3 gün sonra "23 Nisan Ulusal Egemenlik ve Çocuk Bayramını" kutlayacağız.

Atatürk, 23 Nisan 1920'de Büyük Millet Meclisinin kuruluşunun, öksüz çocukları şenlendirmek için çocuk bayramı olarak kutlanmasını sağlamıştır. Daha sonra çeşitli evreler geçirmiş olan bu bayram; UNESCO'nun 1979 yılını çocuk yılı olarak ilan etmesi ile birlikte, TRT Uluslararası 23 Nisan Çocuk Şenliğini başlatarak, bayramı uluslararası düzeye taşımıştır.

Güzel de olmuştur. Büyük Millet Meclisinin kuruluşunun kutlanması ile başlayan bayramın, günümüzdeki konuma gelmesine vesile olmuştur. Ülkemizde dünya çocuklarının misafir olması, bayramı gerçek şenlik haline getirmiştir. Devamının dünya durdukça sürmesini dilerim.

Yazar Mehmet Çetingüleç "Ecevit'in Anıları" isimli kitabının Atatürk'le ilgili bölümlerinde Rahmetli Ecevit'in anlatımlarından yola çıkarak şöyle bir paylaşımda bulunuyor. Kısaca özetleyecek olursak: "Atatürk döneminde Almanya'da Hitler, İtalya'da Mussolini, İspanya'da Franco, Rusya'da Stalin vardı. (Dört adet seçmece diktatör!) Hitler asker değildi. Mussolini askerlikten kaçmak için ülkesini terk etmiş, sonra er olarak askerlik yapmıştı. Franco asker değildi, Stalin ise başçavuştu.

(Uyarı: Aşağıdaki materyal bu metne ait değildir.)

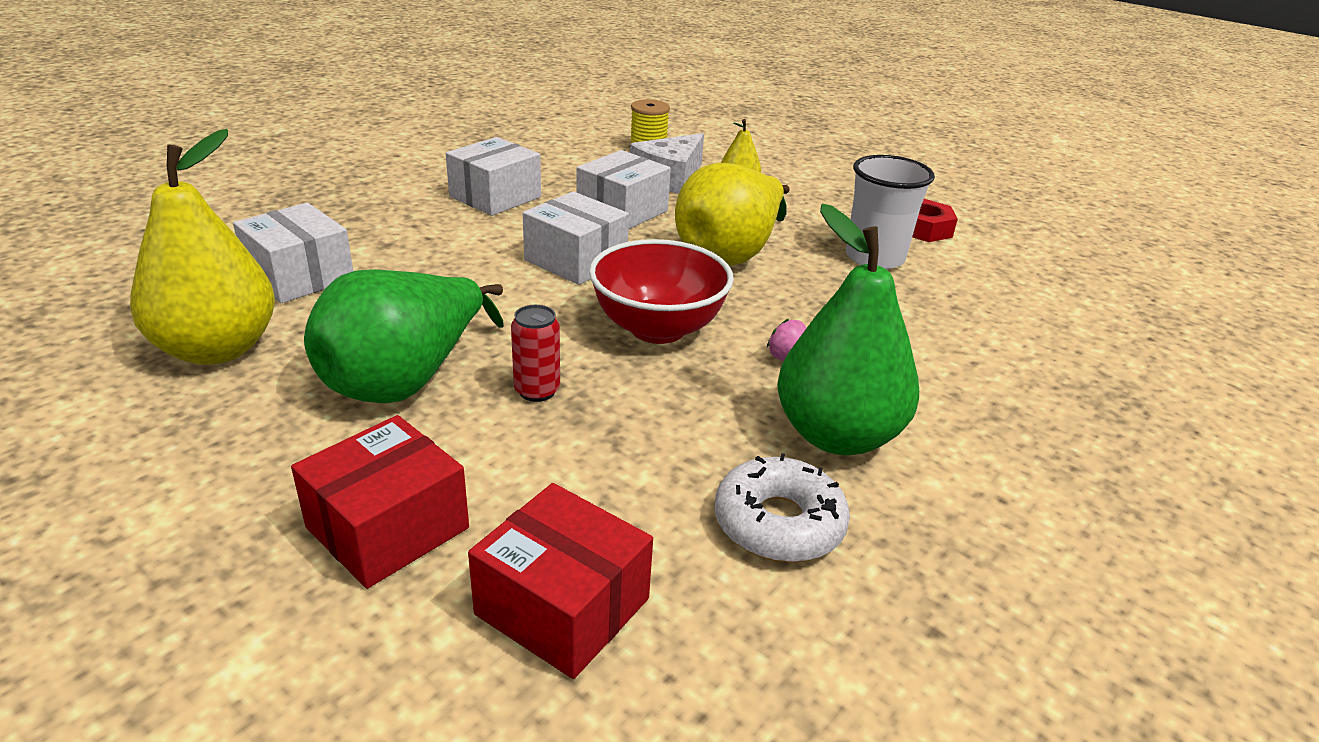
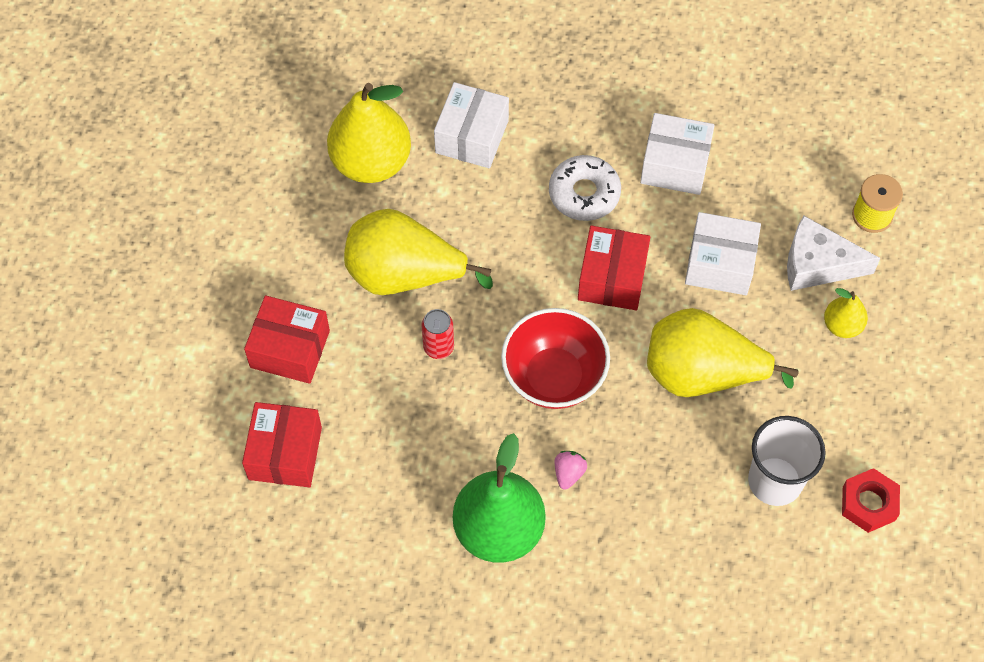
camera: 65 degrees right, 30 degrees up
green pear [304,269,504,403] -> yellow pear [344,209,493,295]
white box [523,192,629,285] -> red box [578,226,650,310]
white donut [715,453,850,562] -> white donut moved to [549,155,621,221]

dönemde büyük zaferler kazanan gerçek asker sadece Mustafa Kemal'di. Asker olmayan bu diktatörlerin hepsi üniforma kullanırken, Mustafa Kemal Mareşal üniformasını çıkarıp parlamenter sisteme hayat kazandırdı. Bu Atatürk ile döneminin diğer liderleri arasındaki farkı gösterir. Savaşmaktan çok diplomasiye önem vermiştir. Müthiş bir devlet adamıdır." Rahmetli Ecevit'in bu yorumuna da tek kelimeyle şapka çıkartılır.

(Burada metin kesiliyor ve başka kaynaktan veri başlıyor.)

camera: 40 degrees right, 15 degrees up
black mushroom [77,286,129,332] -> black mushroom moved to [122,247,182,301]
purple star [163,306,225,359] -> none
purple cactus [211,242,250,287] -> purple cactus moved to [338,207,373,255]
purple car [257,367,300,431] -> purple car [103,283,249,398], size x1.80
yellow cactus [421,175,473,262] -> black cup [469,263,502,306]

Bu bayramın başlangıçtan, günümüze gelinceye kadar geçirdiği evrelere, yaşanan bazı olaylara bakarken iki anekdot gözüme takıldı ve sizlerle paylaşmayı düşündüm.

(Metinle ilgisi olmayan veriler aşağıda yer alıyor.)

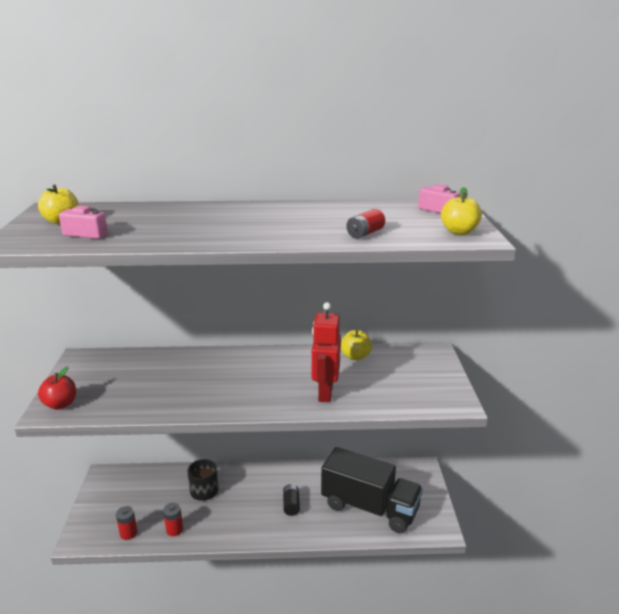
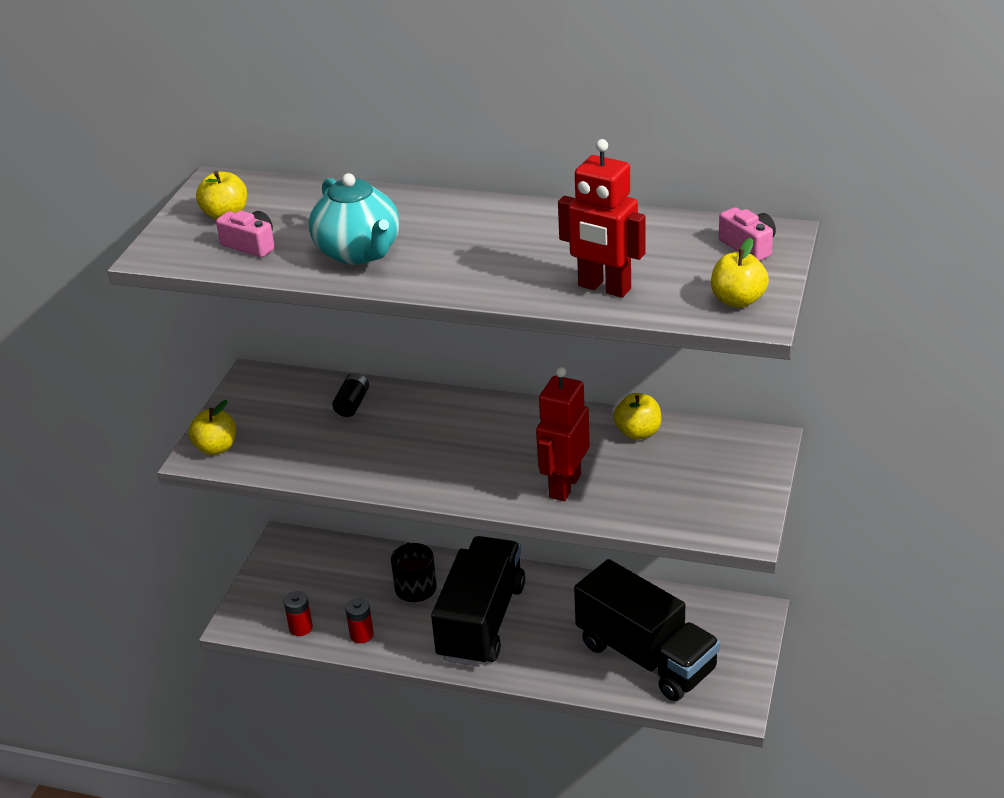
camera: 20 degrees right, 10 degrees up
red apple [38,366,76,410] -> yellow apple [188,400,236,455]
black battery [283,484,300,516] -> black battery moved to [332,373,369,417]
red battery [346,209,385,239] -> red robot [558,139,646,298]
none -> turquoise teapot [309,173,400,265]
none -> black truck [431,536,525,667]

Birincisi bayramla pek ilgili değil ama insanların anlayış farkını, sevimli bir şekilde ortaya koymasıyla ilgili.

Sunay Akın, "Bir Çift Ayakkabı" isimli kitabında anlatıyor:

"Yoksul bir çiftçinin, 13 çocuğundan biri olarak dünyaya geldikten sonra; Diyarbakır'da Dicle Köy Enstitüsü'nü bitirip, sinemamıza ve edebiyatımıza bir çok eserler kazandıran ve ödüller alan Osman Şahin 1970 yılında ilk aldığı ödülü annesine telefonla haber veriyor.

Telefonda annesinin sesini duyunca, coşkuyla konuşuyor 'Ana ödülü bana verdiler... Birinci oldum ana birinci!..'

Karşı taraftan hiç bir ses gelmeyince Osman Şahin, annesine verdiği mutlu haberi duymadığını düşünerek, sözlerini tekrar eder ' Ana birinci oldum, birinci!..'

Kısa bir sessizlikten sonra, annenin teselli eden sözleri duyulur:'Üzülme oğul ileri de inşallah ikinci de olursun, üçüncü de olursun, dördüncü de... Beşinci de...'

Yaaa... işte bunu iyi anlamak gerekiyor. 13 çocuk yetiştirmiş ananın birincilik anlayışına bakın!.. Onun için, siz ne anlatırsanız anlatın anlattıklarınızın hacmi, karşınızdakinin anladığı kadardır.

* * *

Bu anlatacağım, daha doğrusu Falih Rıfkı Atay'ın, "Atatürkçülük Nedir" isimli eserinin 177'inci sahifesinde bulunan, gazetelere de yansımış olan, tüyleri diken diken eden bir anekdot:

"1921'de Bolu Milletvekili Fuat Bey, Frenginin önlenmesiyle ilgili bir kanun teklifi sundu. Teklifte, çiftlerin evlenmeden önce doktor muayenesinden geçmesi isteniyordu.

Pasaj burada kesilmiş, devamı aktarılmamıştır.